Why territorial RRI

Territorial Responsible Research and Innovation (Territorial RRI) is the idea that RRI principles should be embedded into R&I ecosystems and governance structures at regional and local level. One example of this might, for example, be the establishment of a Gender Equality Committee within a territory’s administration or higher education institutes or integrating RRI principles into a region’s Smart Specialisation Strategy (S3). 

Territoria will contribute to the building of territorial RRI in the 5 territories it covers through its 5 Transformative Experiments. But why? What does society stand to gain from this? 

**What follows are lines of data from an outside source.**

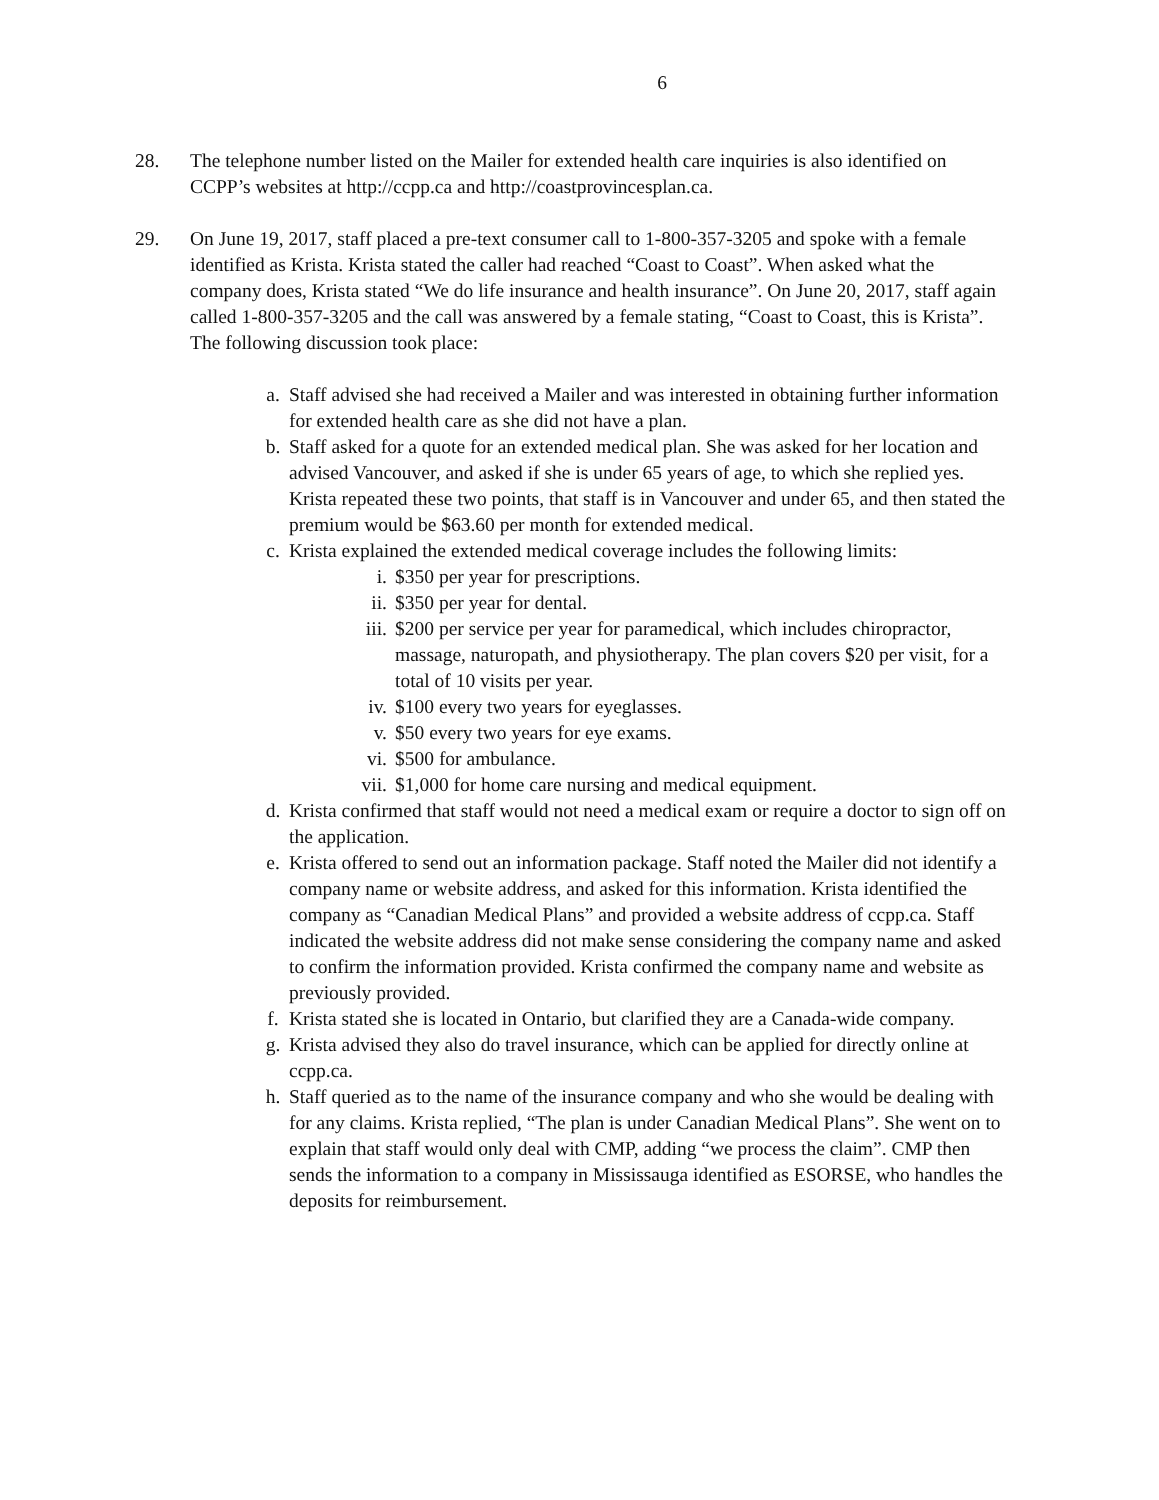6
28. The telephone number listed on the Mailer for extended health care inquiries is also identified on CCPP’s websites at http://ccpp.ca and http://coastprovincesplan.ca.
29. On June 19, 2017, staff placed a pre-text consumer call to 1-800-357-3205 and spoke with a female identified as Krista. Krista stated the caller had reached “Coast to Coast”. When asked what the company does, Krista stated “We do life insurance and health insurance”. On June 20, 2017, staff again called 1-800-357-3205 and the call was answered by a female stating, “Coast to Coast, this is Krista”. The following discussion took place:
a. Staff advised she had received a Mailer and was interested in obtaining further information for extended health care as she did not have a plan.
b. Staff asked for a quote for an extended medical plan. She was asked for her location and advised Vancouver, and asked if she is under 65 years of age, to which she replied yes. Krista repeated these two points, that staff is in Vancouver and under 65, and then stated the premium would be $63.60 per month for extended medical.
c. Krista explained the extended medical coverage includes the following limits:
i. $350 per year for prescriptions.
ii. $350 per year for dental.
iii.
$200 per service per year for paramedical, which includes chiropractor, massage, naturopath, and physiotherapy. The plan covers $20 per visit, for a total of 10 visits per year.
iv. $100 every two years for eyeglasses.
v. $50 every two years for eye exams.
vi. $500 for ambulance.
vii.
$1,000 for home care nursing and medical equipment.
d. Krista confirmed that staff would not need a medical exam or require a doctor to sign off on the application.
e. Krista offered to send out an information package. Staff noted the Mailer did not identify a company name or website address, and asked for this information. Krista identified the company as “Canadian Medical Plans” and provided a website address of ccpp.ca. Staff indicated the website address did not make sense considering the company name and asked to confirm the information provided. Krista confirmed the company name and website as previously provided.
f. Krista stated she is located in Ontario, but clarified they are a Canada-wide company.
g. Krista advised they also do travel insurance, which can be applied for directly online at ccpp.ca.
h. Staff queried as to the name of the insurance company and who she would be dealing with for any claims. Krista replied, “The plan is under Canadian Medical Plans”. She went on to explain that staff would only deal with CMP, adding “we process the claim”. CMP then sends the information to a company in Mississauga identified as ESORSE, who handles the deposits for reimbursement.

The benefits of RRI at national and European level are understood to be the improvement of communication and trust between citizenry, government, and R&I actors. For this reason, RRI places strong emphasis on bringing together all 4 helixes of the Quadruple Helix Model of Innovation. Since not everything is decided or developed at (super-)national level, it stands to reason that regions and local areas have their own elements that can be improved through RRI implementation. 

A classic target for this is the regional S3. These were introduced by the European Union’s Cohesion Policy for the enhancement of decision-making and stakeholder involvement in innovation policies at both regional and national level. The regional-level cementing of RRI keys and approaches is thus highly relevant to the process of regional priority-setting and decision-making, as well as to the R&I implementation phase, which all imply a multi-stakeholder approach. 

But above all, territorial R&I strives to make local and regional R&I ecosystems more open and inclusive. In the context of growing scepticism towards science and governance, making R&I more reflective of public needs and expectations and more of a combined effort of society as a whole is a sure-fire way to increase acceptance of it, leading to better outcomes.